Table of Contents

Workers

Workers are divided into four types:

- Migrant Workers work for money, and live in town. Their skills are variable, and they may or may not improve over time. The Migrant Pool tends to change every so often as the best workers are hired on by local farms and as unhired workers go their own way. You can boost Migrant morale by giving them free food, and Migrants with poor loyalty or responsibility may eat or take home some of your harvestables.

- Live-In Workers work and live on the farm, requiring you to build Bunkhouses for them to live. They also require Food (so essentially you provide room and board); but you don't need to pay them quite as much, and you have better control over how their skills develop.

- Visiting Farmers can stop in and work on your farm; in exchange for their services, they receive a small amount of your harvest or Coins (as determined by you). Provide good rewards to visiting farmers and they're likely to come back.

- Family Members can work on your farm or workshops while you're out supervising (or offline); you just request a task and if available, a Family Member will fill it first. You can specify at a workshop that you'd like to exclude workers or worker types from doing this.

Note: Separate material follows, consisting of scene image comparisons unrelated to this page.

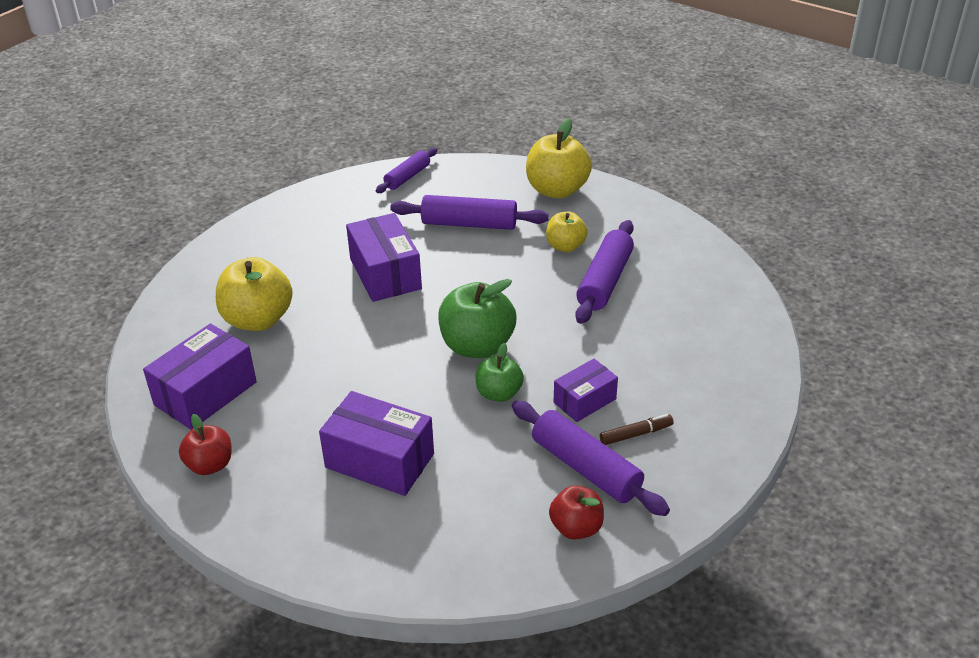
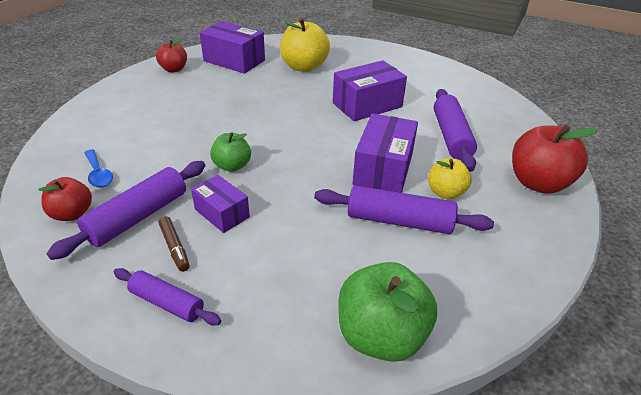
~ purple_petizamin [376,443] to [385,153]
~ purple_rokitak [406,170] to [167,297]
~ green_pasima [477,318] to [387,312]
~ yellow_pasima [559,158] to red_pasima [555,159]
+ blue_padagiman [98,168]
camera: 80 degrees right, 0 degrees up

- You yourself qualify as a worker under specific circumstances - namely, if nobody else is available, or if the task in question is short (a few seconds). If not, you will be notified of the time you will spend working and require confirmation to continue (you'd rather not work on something for two days when you could be watching your workers, after all). You can disable yourself as a worker to require delegation, or disable confirmations to always do a task if possible. If nobody is available to do a task, you will receive notice (and a friendly pointer towards the Want Ads.) If you are working on something, you can't do anything else unless you choose to go On Break - at which point you can go tend to other things and come back later.

Worker Roles

Taking a Break

Nobody works twenty-four hours a day. Farmers and workers take breaks to rest, eat their meals, and avoid getting completely worn out. You can schedule people's breaks, or even take them away entirely, but know that exhausted workers do very poor jobs (and will have very poor job loyalty), while exhausted family members will be very unhappy (which is just as damaging). Let your people rest and reap the rewards.

When you hire a Migrant Worker, you will generally be hiring them for a 'shift' of time; they come to your farm, work between specified hours, collect their pay and go home. Providing breaks for Migrant Workers ensures that you get good-quality work from them, and that they will rest when you expect them to instead of when you aren't watching.

Live-In Workers and Family Members are on site around the clock, and collect their pay every day and their food at meal time. They also typically 'work' a shift so as not to exhaust themselves, but are more flexible about their hours, most of the time.